As the saying goes, you’ve got to know when to hold’em and when to fold’em. Evidently, OPERS is going all in on its bet to supposedly save Ohio’s largest pension fund with minor tweaks alone to the defined-benefit system. It’s a high stakes gamble with billions of dollars on the line. Understandably, there are many opinions on the issue.
U.S. Senator Orin Hatch (R-Utah) recently released a comprehensive report on the status of state and local defined-benefit pension plans across the nation—reflecting the national scope and severity of the issue. The report correctly points out many of the ongoing problems that defined-benefit plans have created, namely, $4.4 trillion in unfunded liabilities. It also suggests a solution: defined-contribution plans.
Naturally, OPERS disagrees.
To their credit, OPERS’s reform proposal would temporarily improve the health of its pension fund, which currently has $18.9 billion in unfunded liabilities (collectively, Ohio possess $66 billion in unfunded pension promises). By adjusting the retirement age, service length requirements, benefit formulas, and final average salary calculations, OPERS hopes to save the system.
It’s a strategy that has been used in the past—which also explains why we have a crisis today. Piecemeal reforms have not matched the severity of the problem. Ohio, notorious for inside-the-box ideas, must be forward thinking and push for a long-term solution, lest we find ourselves here again.
Public pension reform largely boils down to the issue of risk. With today’s defined-benefit systems, public employees face zero risk; they put in their time and receive their guaranteed pensions. Private-sector employees face dramatically more risk securing their retirement income—an income that is also far less generous than that received by career government employees. Feel free to compare your retirement to that of career government employees here.

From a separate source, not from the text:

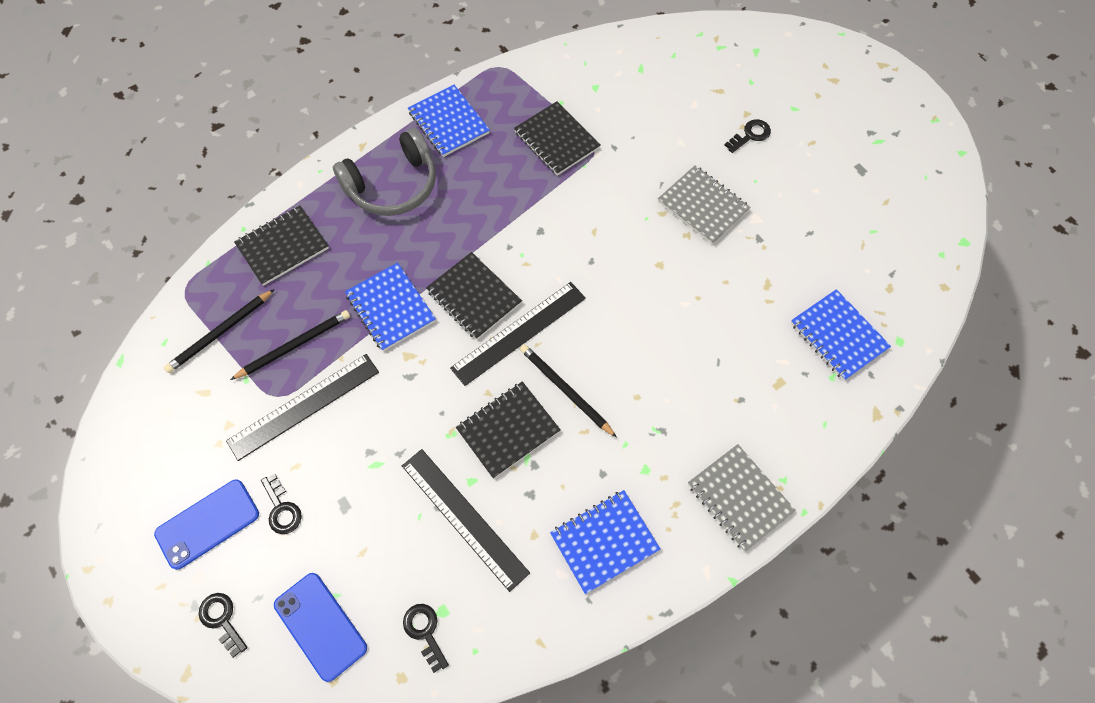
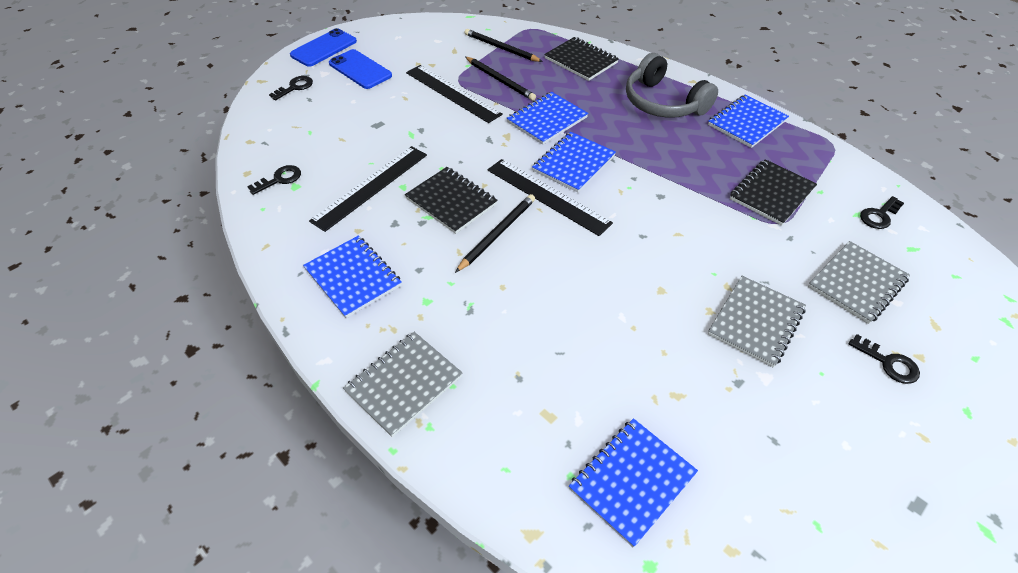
camera: 80 degrees right, 15 degrees down
(282, 509) = (372, 97): black key -> black key (879, 215)
(320, 626) = (288, 129): blue phone -> blue phone (324, 48)
(474, 297) = (573, 163): black notebook -> blue notebook
(672, 121) = (857, 283): none -> grey notebook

Fiscal success or failure for defined-benefit plans is largely determined by investment returns. Every year, OPERS wagers that it can achieve an 8.0 percent return on its assets. While that was attainable during the boom years of the 1980s and 90s, today is different. Just ask California’s pension system (free subscription required to view). CalPERS assumed rate of return came in 6.65 percent UNDER expectations. Unsurprisingly, as investment experts indicate, CalPERS, like other state retirement systems, will likely struggle to reach their long-term investment return goals over the next decade. When investments fall short, unfunded liabilities grow and the burden is ultimately left in the laps of taxpayers.
How about a compromise?
A solution that is gaining national momentum is that of mandatory “hybrid” pension plans—a plan that combines a limited defined-benefit pension and a defined-contribution 401(k). Public employees would still have a level of guaranteed retirement income through a capped defined-benefit pension (indexed to Social Security) along with a 401(k) to provide for any excess retirement benefits.

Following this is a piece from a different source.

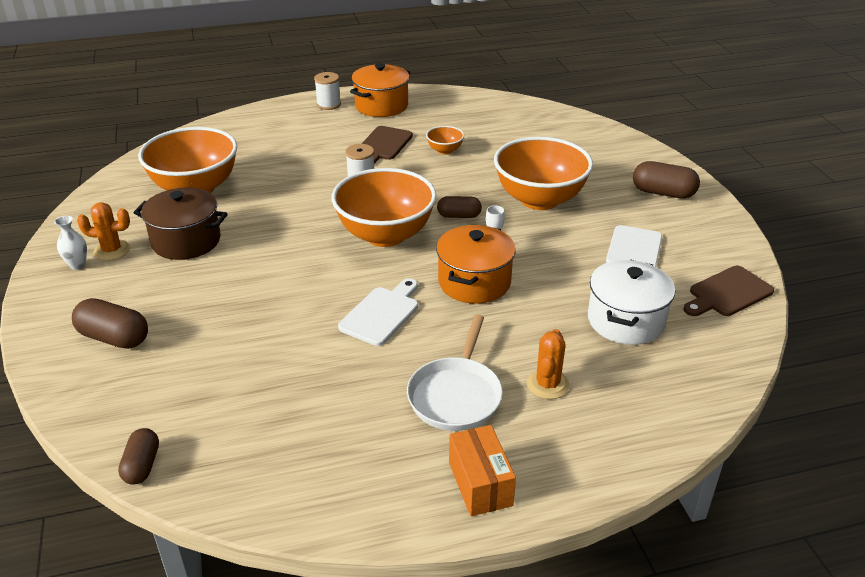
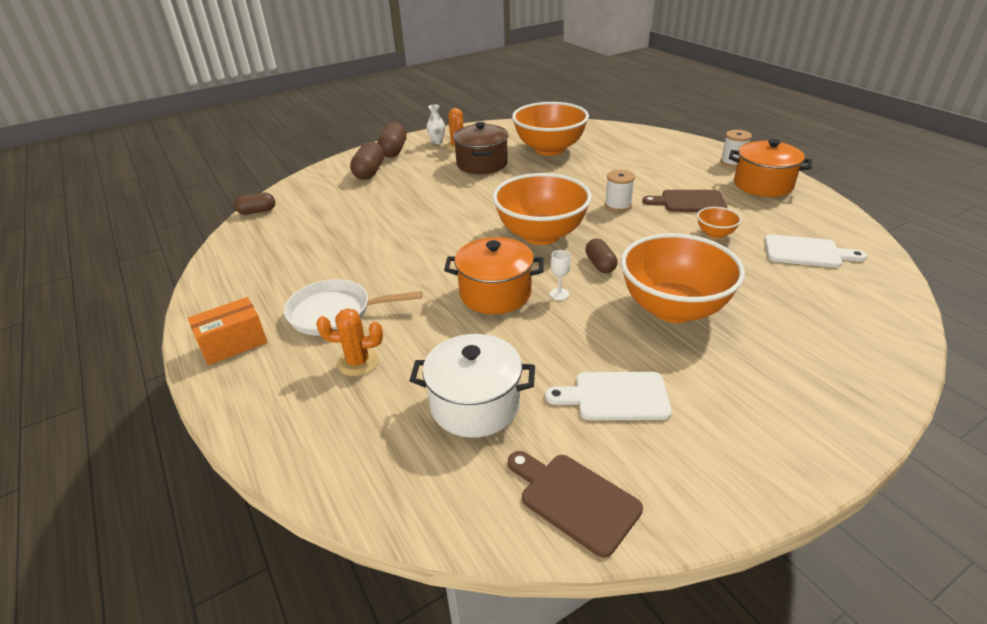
camera: 75 degrees right, 0 degrees up
(381, 314) = (429, 257): white cutting board -> white cutting board (806, 252)
(663, 193) = (784, 411): brown capsule -> brown capsule (393, 151)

Everyone has some skin in the game. Public employees are guaranteed a base retirement income and taxpayers are not left solely on the hook for million dollar retirements.
It’s an idea that has bipartisan support. Rhode Island overwhelming passed a nearly identical plan two months ago; California is considering a transition of its own. They’re doing so because, despite OPERS’s constant claims, they save taxpayer dollars and reduce risk.
Public pension reform is badly needed, and Sen. Hatch is correct to point it out. While dialogue from OPERS is also welcomed, it is woefully inadequate in addressing the high-risk and highly expensive long-term fiscal impact that defined-benefit plans create.
True pension reform should provide retirees a strong, long-lasting foundation of retirement income without breaking the backs of taxpayers. Instead of building that foundation, OPERS’s reforms largely just reshuffle the existing deck and leave public employees and taxpayers with a financial house of cards, awaiting the winds of future fiscal crises.